Re: [PATCH 7/8] mds: fix race between scatter gather and dirfrag export

[Date Prev][Date Next][Thread Prev][Thread Next][Date Index][Thread Index]

 



On Mon, 17 Jun 2013, Yan, Zheng wrote:
> From: "Yan, Zheng" <zheng.z.yan@xxxxxxxxx>
> 
> If we gather dirty scatter lock state while corresponding dirfrag
> is been exporting, we may receive different dirfrag states from
> two MDS and we need to find which one is the newest. The solution
> is adding a new variable "migrate seq" to dirfrag, increase it by
> one when dirfrag's auth MDS changes. When gathering dirty scatter
> lock state, use "migrate seq" to find the newest dirfrag state.

This should bump the CEPH_MDS_PROTOCOL #define in MDS.h

Otherwise, looks godo!
sage

> 
> Signed-off-by: Yan, Zheng <zheng.z.yan@xxxxxxxxx>
> ---
>  src/mds/CDir.cc    |  4 ++++
>  src/mds/CDir.h     |  4 +++-
>  src/mds/CInode.cc  | 18 ++++++++++++++++++
>  src/mds/MDCache.cc | 13 +++++++++++--
>  4 files changed, 36 insertions(+), 3 deletions(-)
> 
> diff --git a/src/mds/CDir.cc b/src/mds/CDir.cc
> index 8c83eba..2b991d7 100644
> --- a/src/mds/CDir.cc
> +++ b/src/mds/CDir.cc
> @@ -154,6 +154,7 @@ ostream& CDir::print_db_line_prefix(ostream& out)
>  // CDir
>  
>  CDir::CDir(CInode *in, frag_t fg, MDCache *mdcache, bool auth) :
> +  mseq(0),
>    dirty_rstat_inodes(member_offset(CInode, dirty_rstat_item)),
>    item_dirty(this), item_new(this),
>    pop_me(ceph_clock_now(g_ceph_context)),
> @@ -2121,6 +2122,8 @@ void CDir::_committed(version_t v)
>  void CDir::encode_export(bufferlist& bl)
>  {
>    assert(!is_projected());
> +  ceph_seq_t seq = mseq + 1;
> +  ::encode(seq, bl);
>    ::encode(first, bl);
>    ::encode(fnode, bl);
>    ::encode(dirty_old_rstat, bl);
> @@ -2150,6 +2153,7 @@ void CDir::finish_export(utime_t now)

DATA FOR THIS EXERCISE ▸
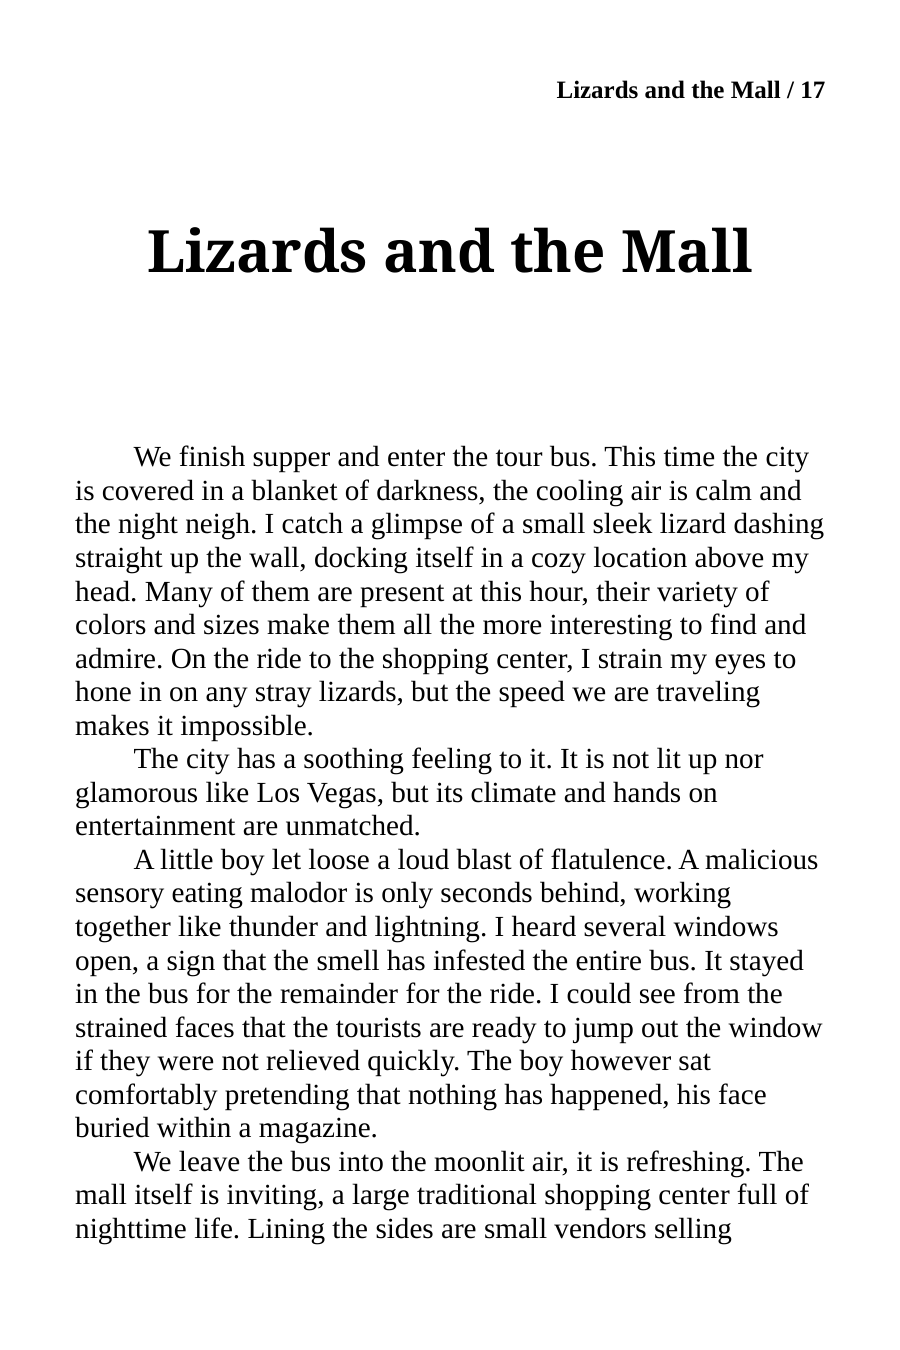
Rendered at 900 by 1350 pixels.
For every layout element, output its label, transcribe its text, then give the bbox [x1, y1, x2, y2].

subtitle Lizards and the Mall [75, 210, 825, 289]
text A little boy let loose a loud blast of flatulence. A malicious sensory eating malodor is only seconds behind, working together like thunder and lightning. I heard several windows open, a sign that the smell has infested the entire bus. It stayed in the bus for the remainder for the ride. I could see from the strained faces that the tourists are ready to jump out the window if they were not relieved quickly. The boy however sat comfortably pretending that nothing has happened, his face buried within a magazine. [75, 842, 825, 1144]
text The city has a soothing feeling to it. It is not lit up nor glamorous like Los Vegas, but its climate and hands on entertainment are unmatched. [75, 741, 825, 842]
text We leave the bus into the moonlit air, it is refreshing. The mall itself is inviting, a large traditional shopping center full of nighttime life. Lining the sides are small vendors selling [75, 1144, 825, 1244]
text We finish supper and enter the tour bus. This time the city is covered in a blanket of darkness, the cooling air is calm and the night neigh. I catch a glimpse of a small sleek lizard dashing straight up the wall, docking itself in a cozy location above my head. Many of them are present at this hour, their variety of colors and sizes make them all the more interesting to find and admire. On the ride to the shopping center, I strain my eyes to hone in on any stray lizards, but the speed we are traveling makes it impossible. [75, 439, 825, 741]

TASK REQUIREMENTS ▸
1. Which source files does the MDS patch message list as changed?
2. Output the lines of the rows from their start through the line containing "For every layout", both ends included, and leave the picture out of your answer.

ANSWERS PROVIDED ▸
1. src/mds/CDir.cc, src/mds/CDir.h, src/mds/CInode.cc, src/mds/MDCache.cc

2.
Rendered at 900 by 1350 pixels.
For every layout element, output its label, transcribe its text, then give the bbox [x1, y1, x2, y2].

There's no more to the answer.